GPT4All shows which documents it pulled context from, so you can verify the source.
Supported File Types
- PDFs (including scanned — requires text layer)
- Microsoft Word (
.docx,.doc) - Text files (
.txt,.md,.rst) - HTML files
- CSV files
- Source code files (
.py,.js,.cpp, etc.)
The GPT4All REST API
GPT4All includes an OpenAI-compatible local server for developers:
- Go to Settings > Application
- Enable Enable API Server
- Set the port (default: 4891)
from openai import OpenAI
client = OpenAI(
base_url="http://localhost:4891/v1",
api_key="any-string"
)
response = client.chat.completions.create(
model="Llama 3.2 3B Instruct",
messages=[{"role": "user", "content": "Hello, are you running locally?"}]
)
print(response.choices[0].message.content)
The API supports both /v1/chat/completions and /v1/completions endpoints.
Python SDK
Nomic provides a Python package for GPT4All:
from gpt4all import GPT4All
# Load a model (downloads if not present)
model = GPT4All("Meta-Llama-3-8B-Instruct.Q4_0.gguf")
# Generate text
with model.chat_session():
response = model.generate("What is a neural network?", max_tokens=512)
print(response)
# Stream output
with model.chat_session():
for token in model.generate("Explain HTTPS", streaming=True):
print(token, end='', flush=True)
Install with: pip install gpt4all
The Python SDK respects the same GPU acceleration settings as the desktop app.
GPU Configuration
GPT4All detects NVIDIA GPUs automatically.
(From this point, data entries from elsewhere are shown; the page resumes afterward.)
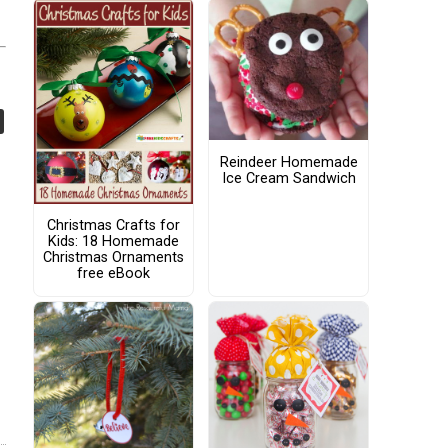
Reindeer Homemade
Ice Cream Sandwich
Christmas Crafts for
Kids: 18 Homemade
Christmas Ornaments
free eBook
To verify or configure:
- Go to Settings > Application
- Check GPU Usage — shows detected GPU and current usage
- Adjust GPU Layers — more layers on GPU = faster inference
For AMD GPUs on Linux, GPT4All may need the Vulkan backend. Check the GPT4All GitHub for the latest AMD support status.
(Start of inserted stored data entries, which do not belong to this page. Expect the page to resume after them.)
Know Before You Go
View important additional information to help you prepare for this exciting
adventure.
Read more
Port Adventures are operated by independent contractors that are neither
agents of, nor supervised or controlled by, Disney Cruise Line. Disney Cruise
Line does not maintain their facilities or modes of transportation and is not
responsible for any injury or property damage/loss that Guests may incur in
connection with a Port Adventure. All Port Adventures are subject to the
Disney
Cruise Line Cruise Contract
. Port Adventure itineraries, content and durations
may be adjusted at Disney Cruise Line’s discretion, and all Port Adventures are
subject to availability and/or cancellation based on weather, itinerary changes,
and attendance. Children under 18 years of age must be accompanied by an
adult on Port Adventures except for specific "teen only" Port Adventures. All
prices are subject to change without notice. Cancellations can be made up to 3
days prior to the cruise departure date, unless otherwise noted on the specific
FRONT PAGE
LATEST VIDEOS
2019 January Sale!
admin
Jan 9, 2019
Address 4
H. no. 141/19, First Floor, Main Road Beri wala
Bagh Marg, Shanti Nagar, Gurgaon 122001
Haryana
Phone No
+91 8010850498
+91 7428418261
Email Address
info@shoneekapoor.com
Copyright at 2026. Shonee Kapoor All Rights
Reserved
GPT4All vs. Other Local AI Tools
| Feature | GPT4All | LM Studio | Ollama |
|---|---|---|---|
| No terminal needed | Yes | Yes | No |
| LocalDocs (RAG) | Built-in | No | No |
| GPU required | No | No | No |
| API server | Yes | Yes | Yes |
| Python SDK | Yes | No | Yes |
| Open source | Yes (MIT) | Partial | Yes |
Tips for CPU-Only Users
Running on a CPU without a GPU is slower but absolutely workable:
- Use smaller models — Phi-3 Mini (2.2 GB) and Llama 3.2 3B respond in 5–30 seconds per message on a modern CPU.
- Disable streaming — Batch mode can be faster on some hardware.
- Close background apps — GPT4All benefits from all available CPU cores.
- Use Q4 quantization — It’s the best quality-to-speed ratio for CPU inference.
GPT4All proves that powerful AI doesn’t require a $1,000 GPU, a cloud subscription, or technical expertise. For users who want a private, offline AI assistant that works on virtually any hardware, it remains one of the best options in 2026.